Top 10 Book to Screen Adaptations

Hiya Bookbaggers! Welcome to the second set of Top 10s voted by you 🙂 This has been a fun list to compile because there is so much to choose from. Movie and tv adaptations of books (and graphic novels) have grown over the last few years to the point that almost every movie that comes out seems to be a reincarnation of a famous book, and it looks to be a strategy that film-makers won’t be abandoning anytime soon.

So how was I to pick the top 10 out of this sea of candidates?  Well, first I gave myself some guidelines: they all had to be movies/shows I had seen based on books I had read (obviously), and they had to be adaptations that I felt did justice to the original. In my opinion an adaptation doesn’t have to be exactly like the book – it some cases that would be nigh impossible, and besides, film is a very different beast to the novel so it is bound to be different. The adaptations I enjoy are ones that are reasonably faithful to the original while adding their own unique charm, but overall they capture the spirit of the book rather than trying to fit in ever detail.

I still have lots of movies to see that are based on books I’ve read and vice versa so this list may be a bit lacking for some of you, but hopefully you’ll enjoy it anyway 🙂

1. Coraline (2009) 

Based on Coraline (book and graphic novel) by Neil Gaiman

I knew I wanted to see this dark fairy tale directed by Henry Selick (who also directed Tim Burton’s Nightmare Before Christmas, and James and the Giant Peach) as soon as I saw the trailer, and at that point I didn’t even know that Neil Gaiman wrote the original tale. When I did go see it with my little bro, I was in love with the style and spooky/quirky story from the moment the opening titles started and I knew that I had to read the book asap! However it wasn’t until early this year that I finally got around to reading Coraline and realised how great the movie was. The movie achieved something that most adaptation don’t even come close to: it embraced the feel of the book and enhanced it with added detail. A film has a unique opportunity when recreating a story from print – it can visually show elements of the story previously only available in the imagination of the reader – and this can be done badly if the creators assume too much. I personally thought Coraline showed a love and real understanding of the book – its whimsy and darkness and humor – and using stunning visuals and talented voice actors created a cracker of an animated film.

■ **EXERCISE A**: In the records, take the part that opens with the line containing "genus: Castor" and closes with the line containing "scientific name: Sesia apiformis", and write those lines out again with "scientific name" swapped for "binomial" throughout, changing nothing else. Give only those lines.

■ **SUPPLIED RECORDS**:

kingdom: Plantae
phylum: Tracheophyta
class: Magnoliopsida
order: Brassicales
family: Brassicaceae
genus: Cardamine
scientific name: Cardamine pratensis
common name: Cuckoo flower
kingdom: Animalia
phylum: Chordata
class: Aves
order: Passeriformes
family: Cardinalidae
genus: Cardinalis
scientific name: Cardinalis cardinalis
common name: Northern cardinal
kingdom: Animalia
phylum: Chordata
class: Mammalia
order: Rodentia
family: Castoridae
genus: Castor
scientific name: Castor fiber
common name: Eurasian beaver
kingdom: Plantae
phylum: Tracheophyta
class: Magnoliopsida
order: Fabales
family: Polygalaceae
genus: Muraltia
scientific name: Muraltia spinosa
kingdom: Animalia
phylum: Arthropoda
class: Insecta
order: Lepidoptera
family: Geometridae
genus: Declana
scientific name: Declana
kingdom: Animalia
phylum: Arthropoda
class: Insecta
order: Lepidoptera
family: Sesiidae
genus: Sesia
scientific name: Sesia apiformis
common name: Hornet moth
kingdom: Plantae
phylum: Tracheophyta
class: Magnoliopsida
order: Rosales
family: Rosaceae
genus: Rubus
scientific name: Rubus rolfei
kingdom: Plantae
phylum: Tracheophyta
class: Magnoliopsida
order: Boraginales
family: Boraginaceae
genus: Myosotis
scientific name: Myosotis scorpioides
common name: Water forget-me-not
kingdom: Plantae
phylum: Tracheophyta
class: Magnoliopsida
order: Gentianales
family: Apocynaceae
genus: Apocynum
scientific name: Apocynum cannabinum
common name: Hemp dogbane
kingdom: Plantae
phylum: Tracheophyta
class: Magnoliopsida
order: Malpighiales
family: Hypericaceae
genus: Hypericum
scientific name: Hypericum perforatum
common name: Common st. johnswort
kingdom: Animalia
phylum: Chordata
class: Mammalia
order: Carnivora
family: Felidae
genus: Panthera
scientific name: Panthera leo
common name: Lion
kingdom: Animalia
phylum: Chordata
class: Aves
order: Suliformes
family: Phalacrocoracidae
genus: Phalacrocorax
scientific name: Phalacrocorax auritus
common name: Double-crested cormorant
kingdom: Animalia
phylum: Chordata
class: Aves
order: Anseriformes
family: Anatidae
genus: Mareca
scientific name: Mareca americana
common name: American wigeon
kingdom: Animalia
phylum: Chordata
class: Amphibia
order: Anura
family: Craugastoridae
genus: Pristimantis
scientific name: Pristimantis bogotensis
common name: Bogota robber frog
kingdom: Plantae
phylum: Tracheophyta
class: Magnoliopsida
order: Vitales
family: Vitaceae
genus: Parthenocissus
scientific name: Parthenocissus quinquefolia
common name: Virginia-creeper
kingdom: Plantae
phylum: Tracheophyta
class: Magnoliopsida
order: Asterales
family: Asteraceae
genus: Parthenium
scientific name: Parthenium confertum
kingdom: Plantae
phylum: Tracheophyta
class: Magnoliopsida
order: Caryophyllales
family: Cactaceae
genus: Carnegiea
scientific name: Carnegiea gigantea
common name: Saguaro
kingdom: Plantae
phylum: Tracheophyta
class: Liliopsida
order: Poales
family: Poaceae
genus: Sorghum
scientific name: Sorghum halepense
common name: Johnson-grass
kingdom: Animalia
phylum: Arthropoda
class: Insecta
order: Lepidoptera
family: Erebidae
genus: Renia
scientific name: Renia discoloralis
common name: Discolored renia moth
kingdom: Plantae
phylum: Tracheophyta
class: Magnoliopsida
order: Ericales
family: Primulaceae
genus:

■ **EXERCISE B**: Set down the entire post on book-to-screen adaptations again, word for word.

■ **REPLY A**:
genus: Castor
binomial: Castor fiber
common name: Eurasian beaver
kingdom: Plantae
phylum: Tracheophyta
class: Magnoliopsida
order: Fabales
family: Polygalaceae
genus: Muraltia
binomial: Muraltia spinosa
kingdom: Animalia
phylum: Arthropoda
class: Insecta
order: Lepidoptera
family: Geometridae
genus: Declana
binomial: Declana
kingdom: Animalia
phylum: Arthropoda
class: Insecta
order: Lepidoptera
family: Sesiidae
genus: Sesia
binomial: Sesia apiformis

■ **REPLY B**:
Top 10 Book to Screen Adaptations

Hiya Bookbaggers! Welcome to the second set of Top 10s voted by you 🙂 This has been a fun list to compile because there is so much to choose from. Movie and tv adaptations of books (and graphic novels) have grown over the last few years to the point that almost every movie that comes out seems to be a reincarnation of a famous book, and it looks to be a strategy that film-makers won’t be abandoning anytime soon.

So how was I to pick the top 10 out of this sea of candidates?  Well, first I gave myself some guidelines: they all had to be movies/shows I had seen based on books I had read (obviously), and they had to be adaptations that I felt did justice to the original. In my opinion an adaptation doesn’t have to be exactly like the book – it some cases that would be nigh impossible, and besides, film is a very different beast to the novel so it is bound to be different. The adaptations I enjoy are ones that are reasonably faithful to the original while adding their own unique charm, but overall they capture the spirit of the book rather than trying to fit in ever detail.

I still have lots of movies to see that are based on books I’ve read and vice versa so this list may be a bit lacking for some of you, but hopefully you’ll enjoy it anyway 🙂

1. Coraline (2009) 

Based on Coraline (book and graphic novel) by Neil Gaiman

I knew I wanted to see this dark fairy tale directed by Henry Selick (who also directed Tim Burton’s Nightmare Before Christmas, and James and the Giant Peach) as soon as I saw the trailer, and at that point I didn’t even know that Neil Gaiman wrote the original tale. When I did go see it with my little bro, I was in love with the style and spooky/quirky story from the moment the opening titles started and I knew that I had to read the book asap! However it wasn’t until early this year that I finally got around to reading Coraline and realised how great the movie was. The movie achieved something that most adaptation don’t even come close to: it embraced the feel of the book and enhanced it with added detail. A film has a unique opportunity when recreating a story from print – it can visually show elements of the story previously only available in the imagination of the reader – and this can be done badly if the creators assume too much. I personally thought Coraline showed a love and real understanding of the book – its whimsy and darkness and humor – and using stunning visuals and talented voice actors created a cracker of an animated film.